世相を映し出す
ドラマならではの大胆な設定で、今の時代に即した価値観を描いたNHKの『大奥』も見逃せない。
「江戸時代、疫病で男性人口が激減して女性将軍が世を統べることになり、世継ぎ作りのため容姿端麗な者が大奥に集められるという男女逆転の設定。本当は好きな人がいるのに多くの男性と関係を持たざるを得ない女性将軍の苦しみが描かれ、NHKなのに艶っぽい絡みのシーンもあります。歴史的な事象もしっかり描かれていて、史実と空想が理想的なマリアージュをしている作品なので、歴史にうるさい人も満足できると思います」
良いドラマは、世相も映し出す。木俣氏が中高年にも勧めるのが、現在放送中の『おっさんのパンツがなんだっていいじゃないか!』(フジテレビ系)。古い常識や偏見で凝り固まった中年男(原田泰造)が主人公だ。
「昨今はパワハラやセクハラをはじめ“昔は許されたけど、今はやってはいけないこと”がどんどん増えています。本作では中年の主人公が若者から色々なことを教わり、考え方をアップデートする。芸人としても活躍する原田さんが、時代の変化についていけずオタオタしているおっさんを、芸人ならではのユーモアを交えて好演しているところも見どころです」
膨大な予算とスケールで様々なジャンルの最先端ドラマが増えるなかでも、ドラマの王道は年齢や性別に関係なく誰が観ても楽しめる作品だろう。『正直不動産』(NHK)にはドラマの醍醐味が詰まっていると木俣氏は言う。

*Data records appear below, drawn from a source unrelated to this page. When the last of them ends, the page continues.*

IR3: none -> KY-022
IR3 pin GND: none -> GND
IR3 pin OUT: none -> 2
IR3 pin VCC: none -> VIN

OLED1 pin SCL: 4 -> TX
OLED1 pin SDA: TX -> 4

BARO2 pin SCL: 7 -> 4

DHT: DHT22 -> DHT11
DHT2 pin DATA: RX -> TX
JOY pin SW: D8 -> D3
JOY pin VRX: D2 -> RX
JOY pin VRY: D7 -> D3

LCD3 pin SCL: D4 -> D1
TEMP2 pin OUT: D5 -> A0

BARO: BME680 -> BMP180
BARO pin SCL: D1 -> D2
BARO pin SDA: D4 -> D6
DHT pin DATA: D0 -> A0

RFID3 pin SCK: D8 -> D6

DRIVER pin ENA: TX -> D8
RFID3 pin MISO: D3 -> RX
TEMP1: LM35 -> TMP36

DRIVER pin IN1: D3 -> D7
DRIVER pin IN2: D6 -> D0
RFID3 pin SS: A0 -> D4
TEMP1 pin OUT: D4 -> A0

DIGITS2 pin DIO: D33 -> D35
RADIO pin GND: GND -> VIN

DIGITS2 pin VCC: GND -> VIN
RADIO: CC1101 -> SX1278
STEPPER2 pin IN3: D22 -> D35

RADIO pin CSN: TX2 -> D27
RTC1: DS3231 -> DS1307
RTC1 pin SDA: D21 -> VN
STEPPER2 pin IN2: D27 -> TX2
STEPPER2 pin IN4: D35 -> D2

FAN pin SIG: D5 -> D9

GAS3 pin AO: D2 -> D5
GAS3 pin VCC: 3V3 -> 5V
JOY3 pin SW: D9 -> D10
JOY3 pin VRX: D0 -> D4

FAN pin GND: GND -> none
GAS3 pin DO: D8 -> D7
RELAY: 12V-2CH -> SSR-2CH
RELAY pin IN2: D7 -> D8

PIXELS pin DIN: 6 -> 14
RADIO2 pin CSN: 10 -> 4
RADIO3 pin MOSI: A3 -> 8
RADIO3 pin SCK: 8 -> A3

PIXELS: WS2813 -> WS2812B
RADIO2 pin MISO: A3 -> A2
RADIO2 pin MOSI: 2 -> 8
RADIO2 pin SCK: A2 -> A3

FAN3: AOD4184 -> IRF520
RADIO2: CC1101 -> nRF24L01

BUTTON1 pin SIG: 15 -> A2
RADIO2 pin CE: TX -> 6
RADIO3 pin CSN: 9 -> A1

「『家』と『家族』をテーマにしたヒューマンドラマで、2022年に放送されたところ好評を得たため、この1月からシーズン2が始まりました。主人公は嘘つきで悪どいことをして営業成績を上げていたのが、ひょんなことから嘘をつけなくなってしまい正直者になってしまうという少しファンタジーな設定も面白いです」
2022年に放送された『エルピス―希望、あるいは災い―』(フジ系)も観るべき作品だという。
「主人公のアナウンサー(長澤まさみ)が冤罪事件を番組で取り上げようとしたら、局の上層部や政治家の力が絡むなどして次々と壁が立ちふさがります。単純なストーリーではなく、主人公が悩んだ末に上層部に従うなど、組織の中で生きる人間の葛藤や現実がリアルに描かれています。
近年、“政治家や芸能事務所に忖度して番組を作っているのではないか”などテレビはどうあるべきかが問われるなかで、テレビ局がこのようなドラマを作ったというのは意義があると思います。1970年代に観られた骨太なテレビドラマを彷彿とさせます」
今だからこそ観たい、日本を代表するドラマだ。